Le monastère est habité par douze religieux franciscains, gardiens de la crèche du Sauveur. Chaque jour, à quatre heures aprés midi, les religieux, portant un flambeau, vont visiter en procession la grotte de la Nativité ; ils chantent des versets et des hymnes analogues à la naissance du Christ. En sortant de la grotte de la Nativité, les cénobites font des stations pieuses à l’autel de saint Joseph, à la grotte des saints Innocents, à l’oratoire de saint Jérôme et à son tombeau, aux tombeaux de sainte Paule et de sainte Eustochie, et de saint Eusèbe de Crémone. De là on remonte dans la chapelle de sainte Catherine, qui est l’église du couvent. Dans cette chapelle est un puits qui ne tarit jamais, et qui fournit une eau délicieuse à boire…
Les troupeaux ne manquent pas à Bethlehem ; il n’est pas une famille qui ne possède au moins quelques chèvres. Nulle part je n’ai bu un lait aussi doux, aussi parfumé qu’à Bethlehem…
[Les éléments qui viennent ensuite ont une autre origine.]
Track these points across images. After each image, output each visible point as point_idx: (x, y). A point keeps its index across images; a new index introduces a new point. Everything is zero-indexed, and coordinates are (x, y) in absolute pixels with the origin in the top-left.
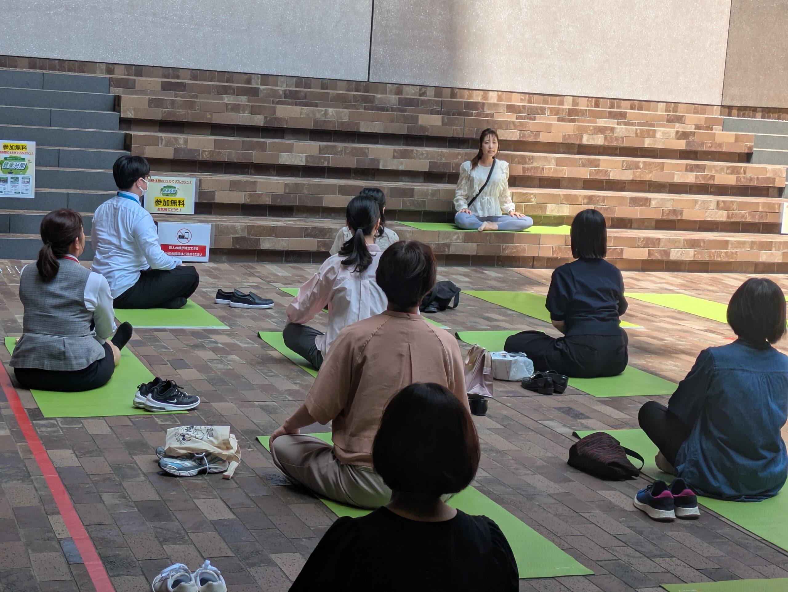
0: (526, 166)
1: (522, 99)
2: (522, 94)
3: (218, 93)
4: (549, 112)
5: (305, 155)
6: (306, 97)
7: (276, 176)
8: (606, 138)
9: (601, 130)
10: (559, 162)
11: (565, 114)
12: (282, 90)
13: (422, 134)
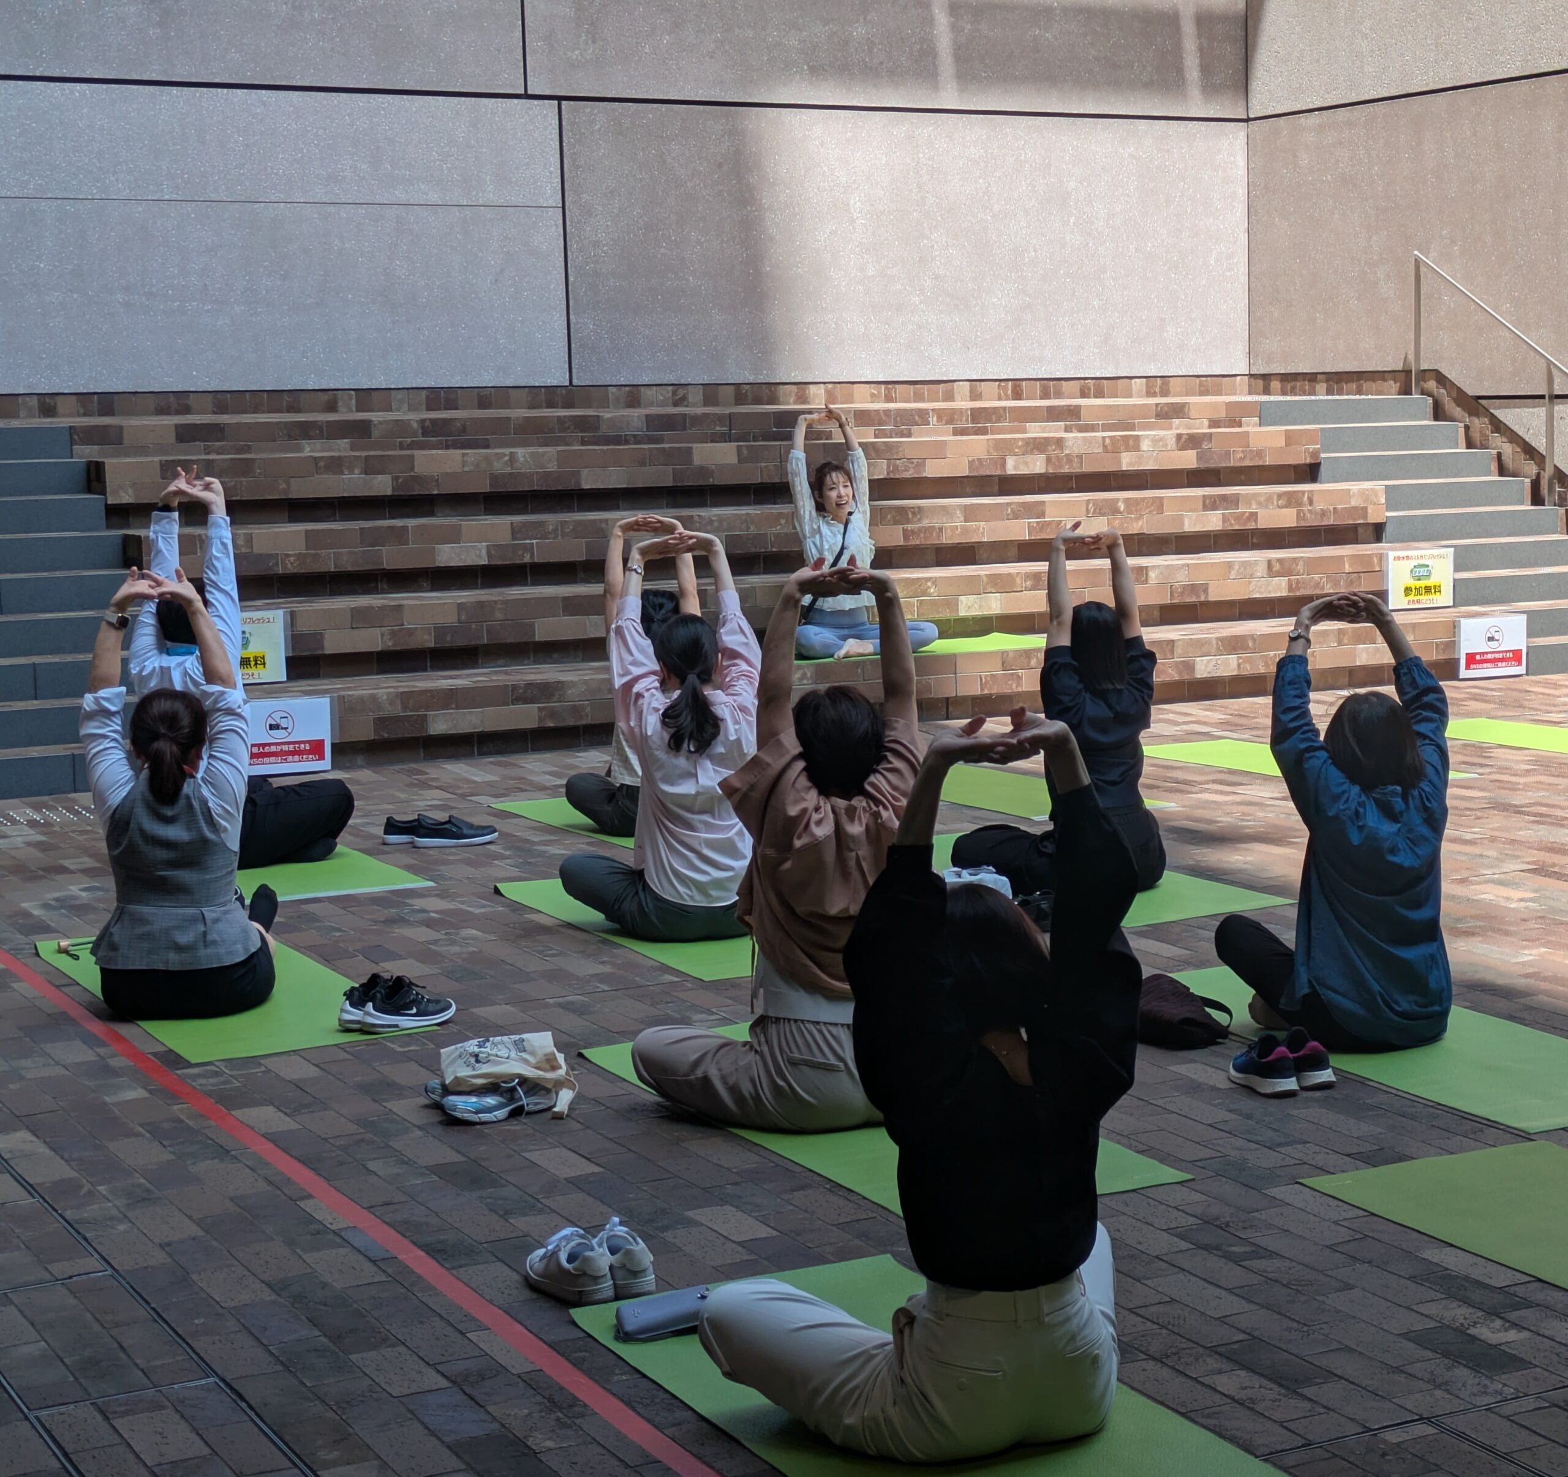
0: (909, 527)
1: (873, 395)
2: (872, 385)
3: (291, 437)
4: (935, 419)
5: (484, 544)
6: (464, 432)
7: (432, 590)
8: (1049, 460)
9: (1038, 446)
10: (970, 514)
11: (967, 420)
12: (417, 421)
13: (701, 483)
Autour de Bethléhem, lieux révérés attirent la curiosité des pèlerins : La Grotte du lait de la Vierge, à peu de distance, à l’est du monastère, renferme sept à huit colonnes de pierre et un pauvre autel, sur lequel on dit quelquefois la messe ; ce lieu est sacré, dit la tradition, parce que la Vierge y laissa tomber de son lait, un jour que Jésus enfant était suspendu à sa mamelle. La grotte appartient aux Grecs ; une lampe, entretenue par eux, veille sans cesse en face de l’autel. À quelques centaines de pas, à l’est de la grotte, on visite le petit village de Bastours, dont presque tous les habitants sont musulmans ; c’était là, dit la tradition, la demeure des pasteurs à qui les anges apparurent la nuit de la naissance du Sauveur. Au-dessous de ce village, à un quart d’heure, on m’a montré le champ où les bergers paissaient leurs troupeaux au moment de la miraculeuse apparition. Une chapelle ruinée se voit dans le champ sacré. Vous avez lu, dans l’histoire du peuple de Dieu, que David, près de combattre les Philistins, éprouvant une soif ardente, souhaita de boire de l’eau de la citerne de Bethléhem : les chrétiens du pays donnent le nom de citerne de David à un puits situé à vingt minutes, au nord de Bethléhem, à droite du chemin qui mène à Jérusalem ; les savants qui ont passé par ici ne sont point d’accord avec la tradition, et placent ailleurs la citerne historique. Pour moi, je serais tenté de croire que la citerne de David n’est autre chose que le puits enfermé aujourd’hui dans la chapelle du monastère latin, et qui porte le nom de puits de Sainte-Catherine l’eau de ce puits est la meilleure du pays, et méritait le souvenir du roi David, dans une journée brûlante. Je n’entrerai point dans les dissertations historiques, pour prouver que la situation du puits de Sainte Catherine n’a rien qui puisse nous empêcher de le regarder comme étant la véritable citerne de David ; j’aime peu les longs discours pour les petites questions.
De la tribu de Zabulon (Josué 19.15), n’est guère connue que parce qu’elle porte le même nom que la ville qui a donné la naissance au roi David et à Jésus-Christ, Roi des rois. [Voyez Abesan].